Content provided by Pet Industry Sustainability Coalition (PISC)
Sustainability and the pet industry: it’s a juxtaposition you might not have heard just a few years ago. Now, a high percentage of pet companies tout themselves as sustainable. So is sustainability in the pet industry just another buzzword or passing fad?
Meeting the needs of the present without compromising the future has transitioned from a nice-to-do to a must-do for many business sectors in recent years, and we are now seeing this shift occur in the pet industry. With more households joining the ranks of loving pet owners, the pet industry is beginning to receive the same level of scrutiny that discerning consumers put on industries such as food and common household commodities.
Leading the change is the millennial generation, which has now not only become the largest population in the U.S., but also the largest group of pet owners. According to the Petfood Industry.com article “Baby Boomers Step Aside: Millennials Now Own More Pets,” 57 percent of millennial households own pets. The article also said that this group also favors the term ‘green’ as desirable when compared to other age brackets.

(Saved data entries)
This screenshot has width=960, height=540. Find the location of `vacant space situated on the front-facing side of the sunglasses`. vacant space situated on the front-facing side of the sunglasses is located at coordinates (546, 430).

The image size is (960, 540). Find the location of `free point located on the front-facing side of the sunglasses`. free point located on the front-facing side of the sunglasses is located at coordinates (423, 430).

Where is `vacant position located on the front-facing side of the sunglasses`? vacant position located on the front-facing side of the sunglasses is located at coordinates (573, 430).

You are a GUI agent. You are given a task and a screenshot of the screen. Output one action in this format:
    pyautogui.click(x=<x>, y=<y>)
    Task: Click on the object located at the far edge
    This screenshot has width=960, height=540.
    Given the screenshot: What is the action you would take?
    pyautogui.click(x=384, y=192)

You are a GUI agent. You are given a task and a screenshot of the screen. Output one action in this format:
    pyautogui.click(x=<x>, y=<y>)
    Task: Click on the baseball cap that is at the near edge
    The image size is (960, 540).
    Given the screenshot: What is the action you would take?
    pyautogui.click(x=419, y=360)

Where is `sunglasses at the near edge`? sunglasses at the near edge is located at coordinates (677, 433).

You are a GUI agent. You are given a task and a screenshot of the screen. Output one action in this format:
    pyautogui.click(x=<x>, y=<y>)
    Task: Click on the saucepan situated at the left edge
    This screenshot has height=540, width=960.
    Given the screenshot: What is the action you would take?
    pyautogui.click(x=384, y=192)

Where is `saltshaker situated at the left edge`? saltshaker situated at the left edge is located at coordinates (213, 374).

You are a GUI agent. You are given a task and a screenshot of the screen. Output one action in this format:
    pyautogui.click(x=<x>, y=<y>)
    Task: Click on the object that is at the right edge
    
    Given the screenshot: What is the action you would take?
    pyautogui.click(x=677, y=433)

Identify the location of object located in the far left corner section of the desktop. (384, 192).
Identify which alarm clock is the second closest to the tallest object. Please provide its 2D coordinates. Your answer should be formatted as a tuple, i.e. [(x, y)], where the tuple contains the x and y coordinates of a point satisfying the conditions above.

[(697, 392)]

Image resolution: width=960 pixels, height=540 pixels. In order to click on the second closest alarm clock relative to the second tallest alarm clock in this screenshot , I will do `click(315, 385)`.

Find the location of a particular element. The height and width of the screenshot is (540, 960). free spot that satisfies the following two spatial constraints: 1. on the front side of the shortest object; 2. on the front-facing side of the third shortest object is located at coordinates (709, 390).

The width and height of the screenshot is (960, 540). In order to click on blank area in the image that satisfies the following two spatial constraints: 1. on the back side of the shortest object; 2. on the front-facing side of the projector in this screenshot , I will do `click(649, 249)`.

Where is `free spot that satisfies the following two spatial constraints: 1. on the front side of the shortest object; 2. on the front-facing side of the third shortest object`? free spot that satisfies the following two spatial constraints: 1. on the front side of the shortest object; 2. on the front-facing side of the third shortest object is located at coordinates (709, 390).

[Required action 1] In the passage on sustainability in the pet industry, what percentage of millennial households own pets?
[Required action 2] Reproduce the passage on sustainability in the pet industry from "Content provided by" to "common household commodities.", swapping "buzzword" for "catchphrase".
Rely only on the text to complete these tasks.

[Task solution 1] Fifty-seven percent of millennial households own pets.

[Task solution 2]
Content provided by Pet Industry Sustainability Coalition (PISC)
Sustainability and the pet industry: it’s a juxtaposition you might not have heard just a few years ago. Now, a high percentage of pet companies tout themselves as sustainable. So is sustainability in the pet industry just another catchphrase or passing fad?
Meeting the needs of the present without compromising the future has transitioned from a nice-to-do to a must-do for many business sectors in recent years, and we are now seeing this shift occur in the pet industry. With more households joining the ranks of loving pet owners, the pet industry is beginning to receive the same level of scrutiny that discerning consumers put on industries such as food and common household commodities.